Tour

American Express Tournament

The PGA Tour takes the slow play machine to the desert this week for the American Express Championship somewhat hosted by Phil Mickelson.

This is always an interesting tournament as it is played across multiple courses. Typically, it requires some low scores to get the win, but the desert wind has been known to make for some interesting finishes from time to time.

This is one of the Pro-Am tournaments that occur throughout the season and each pro will be paired with an amateur throughout the first three days of the tournament. In the past, the Bob Hope Classic used to draw some pretty big names to the tournament. Nowadays it is more about corporate leaders than Hollywood actors, but every once in a while there will be amateur worth watching.

One of my earliest recollections of this event was David Duval’s 59 in the 1999 version of event. At the time, Duval was playing some unbelievable golf. He had started the season with a win at Kapalua and continued his great play at the Palmer Private course at PGA West. Duval would win the Bob Hope and later that year he would win The Players. That victory would move him to number one in the world rankings.

(PGATOUR)

Since then the tournament has provided nice views for those watching on television and plenty of birdies for those playing in the event. The three courses involved in the tournament are The Stadium Course, The Nicklaus Course, and LaQuinta. These three courses had the lowest scoring averages on Tour last year. The Stadium Course at PGA West is the host course meaning that it will host the final round on Sunday. It is a Pete Dye design and I suppose that it is somewhat fitting that it hosts a PGA Tour event this week. Surely there will be many mentions of Mr Dye during the broadcast and rightly so. While this may not be the most difficult course in the Pete Dye repertoire, it will certainly provide plenty of entertainment coming down the stretch Sunday afternoon.

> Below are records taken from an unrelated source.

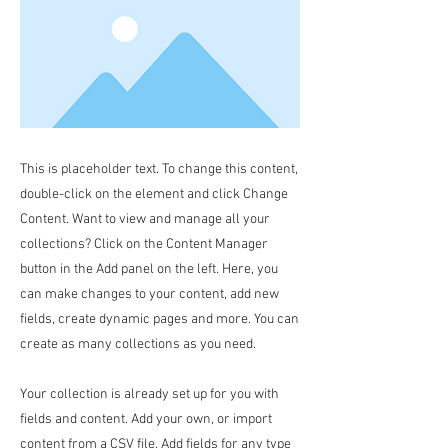
This is placeholder text. To change this content,
double-click on the element and click Change
Content. Want to view and manage all your
collections? Click on the Content Manager
button in the Add panel on the left. Here, you
can make changes to your content, add new
fields, create dynamic pages and more. You can
create as many collections as you need.
Your collection is already set up for you with
fields and content. Add your own, or import
content from a CSV file. Add fields for any type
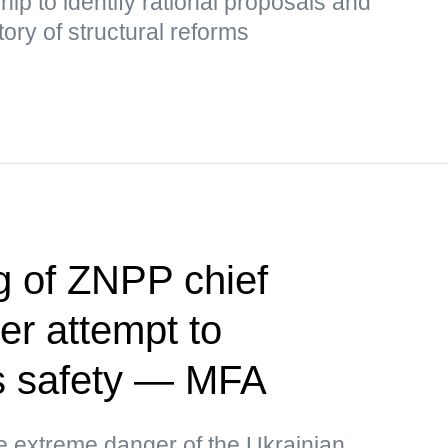
hip to identify rational proposals and
tory of structural reforms
ng of ZNPP chief
er attempt to
's safety — MFA
he extreme danger of the Ukrainian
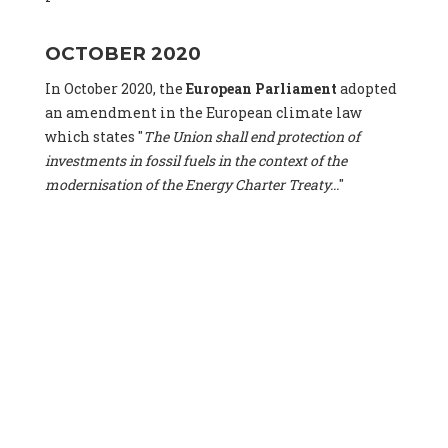
OCTOBER 2020
In October 2020, the
European Parliament
adopted
an amendment in the European climate law
which states "
The Union shall end protection of
investments in fossil fuels in the context of the
modernisation of the Energy Charter Treaty...
"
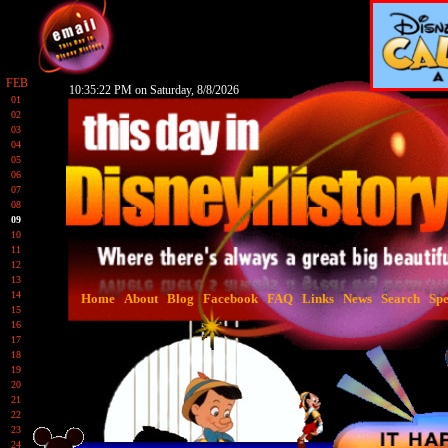
FEB
10:35:23 PM on Saturday, 8/8/2026
01
02
03
04
05
06
07
08
09
10
11
12
13
14
Home
About
Blog
Facebook
FAQ
Links
News
Search
Spe
15
16
17
18
19
20
21
22
23
24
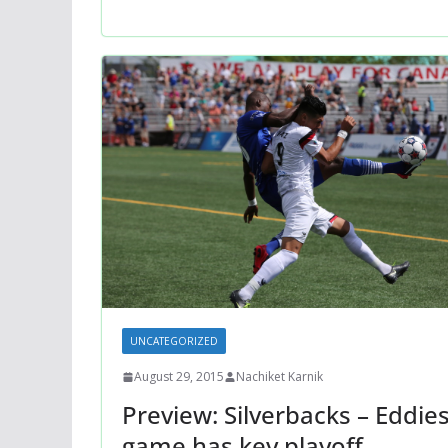
UNCATEGORIZED
August 29, 2015
Nachiket Karnik
Preview: Silverbacks – Eddie
game has key playoff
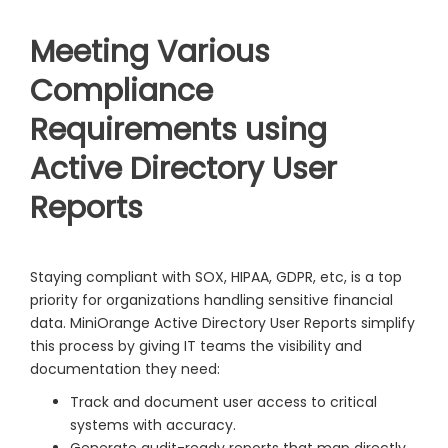
Meeting Various
Compliance
Requirements using
Active Directory User
Reports
Staying compliant with SOX, HIPAA, GDPR, etc, is a top
priority for organizations handling sensitive financial
data. MiniOrange Active Directory User Reports simplify
this process by giving IT teams the visibility and
documentation they need:
Track and document user access to critical
systems with accuracy.
Generate audit-ready reports that map directly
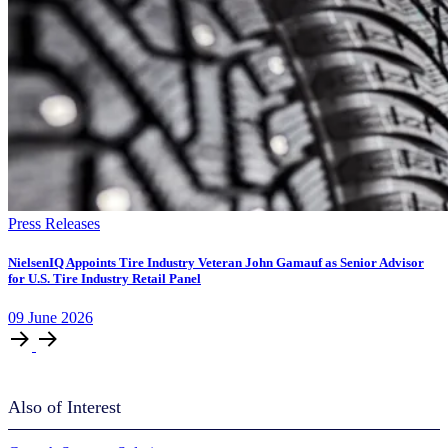
Press Releases
NielsenIQ Appoints Tire Industry Veteran John Gamauf as Senior Advisor
for U.S. Tire Industry Retail Panel
09
June
2026
Also of Interest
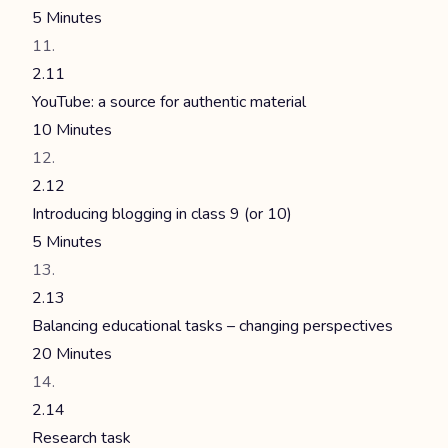
5 Minutes
2.11
YouTube: a source for authentic material
10 Minutes
2.12
Introducing blogging in class 9 (or 10)
5 Minutes
2.13
Balancing educational tasks – changing perspectives
20 Minutes
2.14
Research task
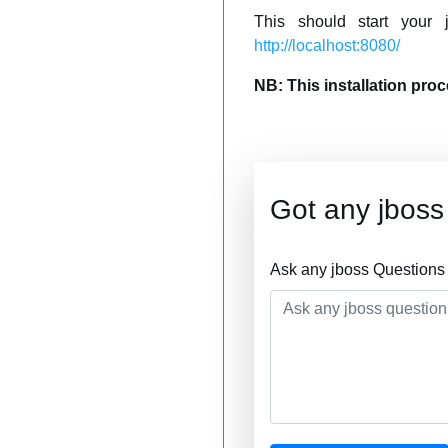
This should start your
http://localhost:8080/
NB: This installation pro
Got any jboss
Ask any jboss Questions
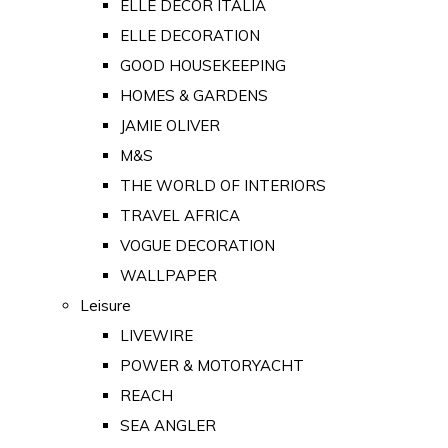
ELLE DECOR ITALIA
ELLE DECORATION
GOOD HOUSEKEEPING
HOMES & GARDENS
JAMIE OLIVER
M&S
THE WORLD OF INTERIORS
TRAVEL AFRICA
VOGUE DECORATION
WALLPAPER
Leisure
LIVEWIRE
POWER & MOTORYACHT
REACH
SEA ANGLER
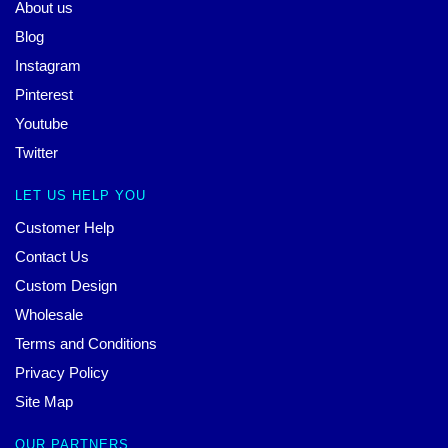
About us
Blog
Instagram
Pinterest
Youtube
Twitter
LET US HELP YOU
Customer Help
Contact Us
Custom Design
Wholesale
Terms and Conditions
Privacy Policy
Site Map
OUR PARTNERS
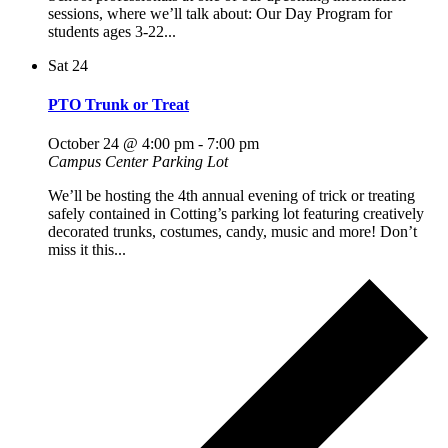
sessions, where we’ll talk about: Our Day Program for
students ages 3-22...
Sat
24
PTO Trunk or Treat
October 24 @ 4:00 pm
-
7:00 pm
Campus Center Parking Lot
We’ll be hosting the 4th annual evening of trick or treating
safely contained in Cotting’s parking lot featuring creatively
decorated trunks, costumes, candy, music and more! Don’t
miss it this...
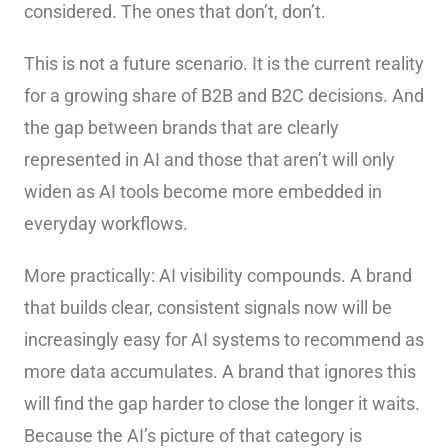
considered. The ones that don’t, don’t.
This is not a future scenario. It is the current reality
for a growing share of B2B and B2C decisions. And
the gap between brands that are clearly
represented in AI and those that aren’t will only
widen as AI tools become more embedded in
everyday workflows.
More practically: AI visibility compounds. A brand
that builds clear, consistent signals now will be
increasingly easy for AI systems to recommend as
more data accumulates. A brand that ignores this
will find the gap harder to close the longer it waits.
Because the AI’s picture of that category is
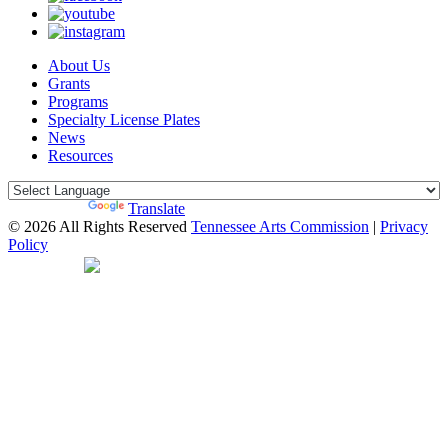
About Us
Grants
Programs
Specialty License Plates
News
Resources
Powered by
Translate
© 2026 All Rights Reserved
Tennessee Arts Commission
|
Privacy
Policy
Web Desgin by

As for my pick this week, I am going to take a long(ish) shot and choose the tournament host. Phil Mickelson is up to his social media antics and it seems clear that he is ready for one last hoorah on Tour. I think he is more than capable of winning and would not be surprised to see it happen here in the desert. Mickelson is not known for driving accuracy, and fortunately for him, accuracy is not a big deal at these courses. Light rough and reachable par 5s make this course a bombers delight.

This is a tournament that has never taken itself too seriously. A laid back atmosphere, pro-am field, and easy courses has ensured that the stress level will be relatively low. Given the fact that nothing really seems to bother Phil, I think that this is a recipe for success. Have fun watching the guys in the desert.